Samsung C&T shareholders should vote against a takeover by the Samsung affiliate Cheil Industries, the proxy adviser service Glass Lewis & Company said.

The merger has questionable strategic merit, poor financial terms, regressive deal protection and is an opaque process, Glass Lewis said in the report. The deal is being fought by the activist shareholder Elliott Associates.

Glass Lewis’ report comes after a more favorable assessment of the deal by a Korean court as the battle between Elliott and Korea’s biggest conglomerate continues to twist and turn ahead of a shareholders’ meeting to decide the outcome on July 17. The merger is a key part of Samsung’s attempt to complete a once-in-a-generation leadership transition.
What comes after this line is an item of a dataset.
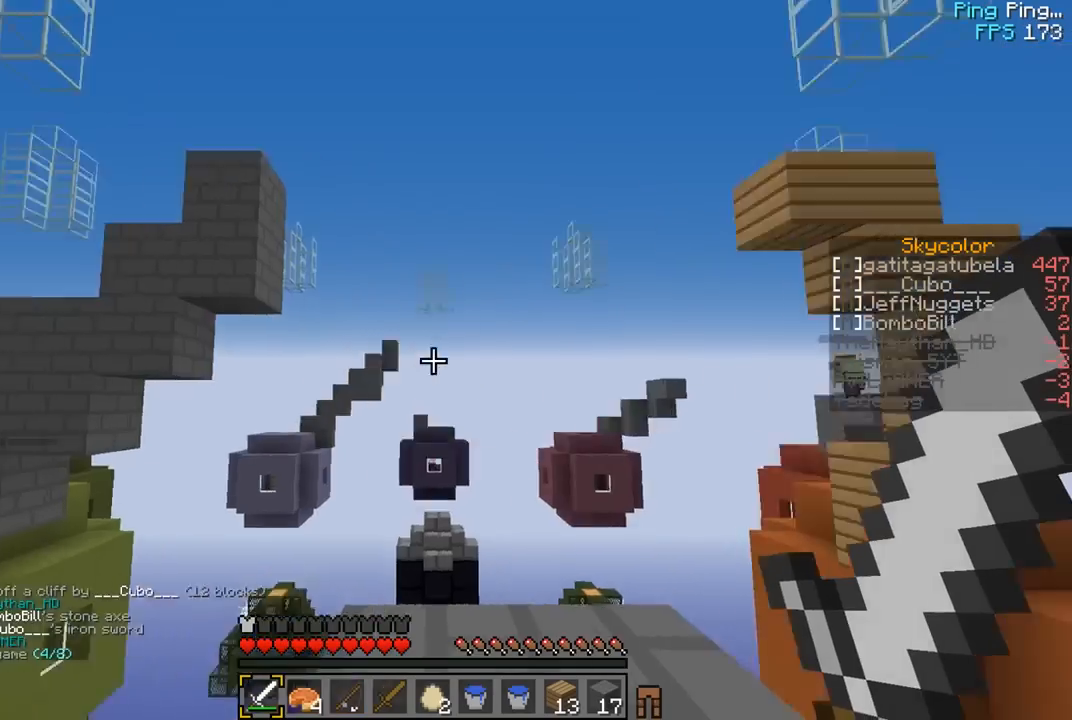
Gameplay with keyboard and mouse; each line is a JSON object with the keys and mouse buttons held at the frame after it. "events" lists presses ("down") and releases ("up") of "a", "d", "s", "w", "mouse_left" and "mouse_right" between this image and that frame as [ms after this image, input, new state], when the widget could be followed in between. "mouse_left", "mouse_right" = the "left", "right" buttons of the "mouse" list. No other keys are recorded. Fast repeated clicks can show as one long hold. Mouse movement is not recorded.
{"keys": ["w"], "mouse": [], "events": [[467, "w", "down"]]}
The deal is “profoundly unattractive for SCT investors and exceedingly advantageous for Cheil,” Glass Lewis said, referring to Samsung C&T. The company’s efforts to win support “are emblematic of a boardroom more concerned with forcing a preferred transaction to completion than addressing the significant and legitimate concerns of its unaffiliated investor base,” it said.

Cheil’s takeover would tighten the grip of 47-year-old Jay Y. Lee, the Samsung founder’s grandson, as he positions himself to take control of the chaebol, a collection of 67 companies generating about $270 billion in annual revenue.

Samsung C&T owns about $10.7 billion of group company shares, making it a vital asset for Lee and his siblings who control Cheil.